*** Block opens ***
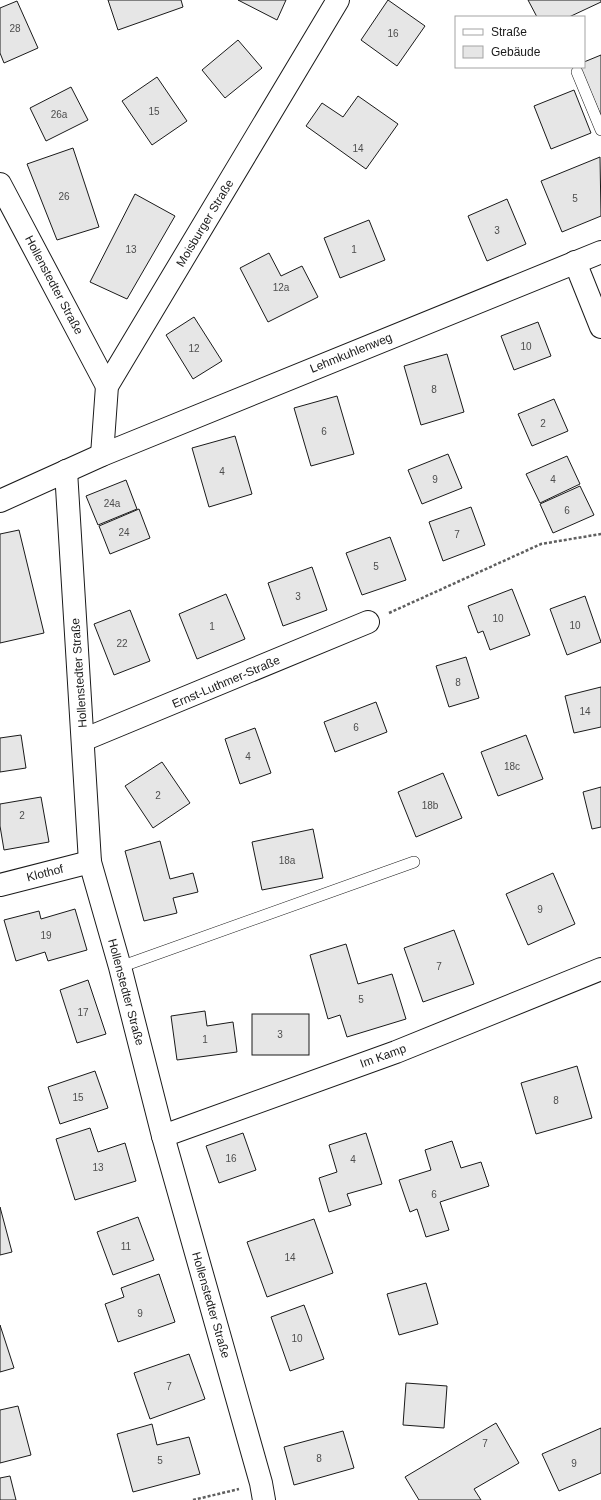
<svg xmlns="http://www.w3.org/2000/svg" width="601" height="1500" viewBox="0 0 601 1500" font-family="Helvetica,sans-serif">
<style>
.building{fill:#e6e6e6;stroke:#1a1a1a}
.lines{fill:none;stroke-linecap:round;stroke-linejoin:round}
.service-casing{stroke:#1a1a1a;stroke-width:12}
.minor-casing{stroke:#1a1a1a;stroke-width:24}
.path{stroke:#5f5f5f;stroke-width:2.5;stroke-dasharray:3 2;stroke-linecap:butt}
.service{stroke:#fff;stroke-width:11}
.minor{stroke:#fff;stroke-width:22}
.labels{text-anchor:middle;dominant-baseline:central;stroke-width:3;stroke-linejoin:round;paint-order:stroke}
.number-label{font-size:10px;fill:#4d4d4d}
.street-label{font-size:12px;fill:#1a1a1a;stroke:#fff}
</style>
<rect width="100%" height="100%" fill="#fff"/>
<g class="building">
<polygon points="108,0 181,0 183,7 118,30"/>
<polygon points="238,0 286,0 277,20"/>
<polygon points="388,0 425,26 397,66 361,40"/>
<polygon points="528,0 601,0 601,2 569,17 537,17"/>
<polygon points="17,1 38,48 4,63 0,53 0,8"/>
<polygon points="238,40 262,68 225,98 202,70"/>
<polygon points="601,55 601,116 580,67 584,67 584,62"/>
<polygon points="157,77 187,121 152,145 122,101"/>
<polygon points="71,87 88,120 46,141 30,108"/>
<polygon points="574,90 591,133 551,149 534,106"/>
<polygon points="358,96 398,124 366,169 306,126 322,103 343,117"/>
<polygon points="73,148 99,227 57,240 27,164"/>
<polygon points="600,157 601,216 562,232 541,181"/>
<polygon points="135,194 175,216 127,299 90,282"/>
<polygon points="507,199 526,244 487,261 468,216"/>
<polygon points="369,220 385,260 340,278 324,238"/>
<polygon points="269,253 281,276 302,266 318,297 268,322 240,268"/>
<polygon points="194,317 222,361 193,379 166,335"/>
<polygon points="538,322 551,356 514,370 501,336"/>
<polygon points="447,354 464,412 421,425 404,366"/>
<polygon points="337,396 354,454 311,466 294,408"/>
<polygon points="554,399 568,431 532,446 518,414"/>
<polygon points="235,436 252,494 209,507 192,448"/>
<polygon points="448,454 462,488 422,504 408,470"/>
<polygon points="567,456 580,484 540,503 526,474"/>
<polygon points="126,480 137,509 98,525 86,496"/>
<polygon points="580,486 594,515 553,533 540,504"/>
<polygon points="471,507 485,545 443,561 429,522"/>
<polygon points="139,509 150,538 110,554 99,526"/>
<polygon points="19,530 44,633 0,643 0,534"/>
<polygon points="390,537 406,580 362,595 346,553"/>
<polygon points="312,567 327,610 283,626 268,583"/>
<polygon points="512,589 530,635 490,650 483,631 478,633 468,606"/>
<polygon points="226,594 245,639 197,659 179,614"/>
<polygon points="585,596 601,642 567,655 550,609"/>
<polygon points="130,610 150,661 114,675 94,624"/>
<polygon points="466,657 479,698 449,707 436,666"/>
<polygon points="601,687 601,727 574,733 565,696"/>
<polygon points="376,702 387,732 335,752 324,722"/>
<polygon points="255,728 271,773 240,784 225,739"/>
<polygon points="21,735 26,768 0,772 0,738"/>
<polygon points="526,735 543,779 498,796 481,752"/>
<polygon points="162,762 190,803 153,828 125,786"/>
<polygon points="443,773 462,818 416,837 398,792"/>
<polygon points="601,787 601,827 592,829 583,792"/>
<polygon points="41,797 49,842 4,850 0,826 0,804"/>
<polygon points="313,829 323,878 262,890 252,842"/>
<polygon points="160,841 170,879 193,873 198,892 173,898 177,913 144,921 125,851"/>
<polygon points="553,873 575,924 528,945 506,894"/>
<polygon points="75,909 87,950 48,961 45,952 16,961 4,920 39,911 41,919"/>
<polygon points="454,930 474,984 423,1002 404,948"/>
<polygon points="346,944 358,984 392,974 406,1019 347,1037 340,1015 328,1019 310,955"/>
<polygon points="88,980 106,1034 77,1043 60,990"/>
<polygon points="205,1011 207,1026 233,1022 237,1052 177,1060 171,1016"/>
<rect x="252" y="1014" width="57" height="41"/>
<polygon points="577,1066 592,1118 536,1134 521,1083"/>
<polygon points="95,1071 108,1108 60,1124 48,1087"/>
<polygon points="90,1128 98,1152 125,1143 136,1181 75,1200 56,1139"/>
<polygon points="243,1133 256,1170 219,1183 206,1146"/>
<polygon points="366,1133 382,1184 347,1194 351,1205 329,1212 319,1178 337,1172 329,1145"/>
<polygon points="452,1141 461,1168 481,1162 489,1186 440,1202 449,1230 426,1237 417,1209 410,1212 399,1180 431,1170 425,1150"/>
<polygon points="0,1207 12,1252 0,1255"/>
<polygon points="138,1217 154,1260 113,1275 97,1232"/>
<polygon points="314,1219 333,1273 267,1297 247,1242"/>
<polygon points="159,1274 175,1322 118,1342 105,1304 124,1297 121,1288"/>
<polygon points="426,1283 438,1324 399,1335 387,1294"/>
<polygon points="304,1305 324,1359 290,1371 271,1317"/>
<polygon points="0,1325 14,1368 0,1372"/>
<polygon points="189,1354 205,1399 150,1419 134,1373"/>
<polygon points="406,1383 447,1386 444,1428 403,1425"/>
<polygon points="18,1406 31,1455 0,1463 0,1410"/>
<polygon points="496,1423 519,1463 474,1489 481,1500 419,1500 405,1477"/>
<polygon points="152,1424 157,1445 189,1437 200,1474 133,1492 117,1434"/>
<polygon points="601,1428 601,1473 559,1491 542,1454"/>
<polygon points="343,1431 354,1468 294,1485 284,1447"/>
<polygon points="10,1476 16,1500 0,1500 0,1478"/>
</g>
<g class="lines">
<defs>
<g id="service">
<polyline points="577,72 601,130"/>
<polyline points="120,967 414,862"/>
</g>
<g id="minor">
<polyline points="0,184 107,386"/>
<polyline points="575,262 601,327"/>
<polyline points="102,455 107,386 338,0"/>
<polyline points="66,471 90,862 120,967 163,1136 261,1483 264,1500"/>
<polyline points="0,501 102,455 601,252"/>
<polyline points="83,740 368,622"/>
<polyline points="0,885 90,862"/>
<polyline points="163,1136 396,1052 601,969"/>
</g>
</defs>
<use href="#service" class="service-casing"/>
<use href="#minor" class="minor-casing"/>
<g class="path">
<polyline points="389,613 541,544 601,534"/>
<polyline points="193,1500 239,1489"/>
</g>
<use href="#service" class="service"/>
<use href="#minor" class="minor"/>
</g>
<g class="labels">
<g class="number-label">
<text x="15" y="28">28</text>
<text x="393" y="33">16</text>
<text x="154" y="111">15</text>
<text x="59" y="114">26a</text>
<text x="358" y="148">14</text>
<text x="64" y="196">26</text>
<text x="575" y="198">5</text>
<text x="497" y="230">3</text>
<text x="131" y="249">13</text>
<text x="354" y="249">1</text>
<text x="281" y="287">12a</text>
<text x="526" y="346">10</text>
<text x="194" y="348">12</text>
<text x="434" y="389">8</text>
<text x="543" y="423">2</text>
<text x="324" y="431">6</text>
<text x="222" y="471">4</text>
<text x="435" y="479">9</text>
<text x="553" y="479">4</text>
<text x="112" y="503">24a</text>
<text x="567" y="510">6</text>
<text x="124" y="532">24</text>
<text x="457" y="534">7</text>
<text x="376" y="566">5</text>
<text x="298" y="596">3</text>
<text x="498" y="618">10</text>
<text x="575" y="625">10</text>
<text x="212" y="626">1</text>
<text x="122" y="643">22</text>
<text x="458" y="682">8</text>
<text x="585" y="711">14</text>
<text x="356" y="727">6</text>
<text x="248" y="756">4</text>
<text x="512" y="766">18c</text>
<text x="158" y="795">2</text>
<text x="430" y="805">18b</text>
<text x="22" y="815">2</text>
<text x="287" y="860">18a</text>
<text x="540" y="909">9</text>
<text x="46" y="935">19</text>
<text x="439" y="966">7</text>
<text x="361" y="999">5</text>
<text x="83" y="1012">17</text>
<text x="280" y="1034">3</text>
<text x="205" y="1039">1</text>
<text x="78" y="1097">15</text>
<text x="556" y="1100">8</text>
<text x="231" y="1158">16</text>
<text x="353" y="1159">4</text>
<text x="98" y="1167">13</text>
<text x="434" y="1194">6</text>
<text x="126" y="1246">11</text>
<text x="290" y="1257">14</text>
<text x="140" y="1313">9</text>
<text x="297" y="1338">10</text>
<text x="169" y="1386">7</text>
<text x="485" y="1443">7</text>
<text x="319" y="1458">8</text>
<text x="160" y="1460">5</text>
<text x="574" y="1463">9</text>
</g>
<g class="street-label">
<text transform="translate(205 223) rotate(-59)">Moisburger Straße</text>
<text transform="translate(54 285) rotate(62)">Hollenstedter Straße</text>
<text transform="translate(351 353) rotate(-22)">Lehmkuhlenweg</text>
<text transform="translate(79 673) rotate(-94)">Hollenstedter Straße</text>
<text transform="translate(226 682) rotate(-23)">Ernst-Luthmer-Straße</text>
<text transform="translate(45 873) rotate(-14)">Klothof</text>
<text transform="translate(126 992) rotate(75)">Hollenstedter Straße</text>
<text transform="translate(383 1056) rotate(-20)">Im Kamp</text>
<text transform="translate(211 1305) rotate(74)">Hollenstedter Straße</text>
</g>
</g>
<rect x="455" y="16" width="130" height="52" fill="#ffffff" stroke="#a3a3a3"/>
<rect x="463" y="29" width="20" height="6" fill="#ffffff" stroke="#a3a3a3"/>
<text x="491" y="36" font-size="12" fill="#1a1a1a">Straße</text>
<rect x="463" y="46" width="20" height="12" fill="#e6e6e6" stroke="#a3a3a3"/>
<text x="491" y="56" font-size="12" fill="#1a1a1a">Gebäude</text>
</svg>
*** Block closes ***
WHAT TO DO: Review the entries above and return every line where "casing" appears.

SOLUTION TO THIS EXERCISE:
.service-casing{stroke:#1a1a1a;stroke-width:12}
.minor-casing{stroke:#1a1a1a;stroke-width:24}
<use href="#service" class="service-casing"/>
<use href="#minor" class="minor-casing"/>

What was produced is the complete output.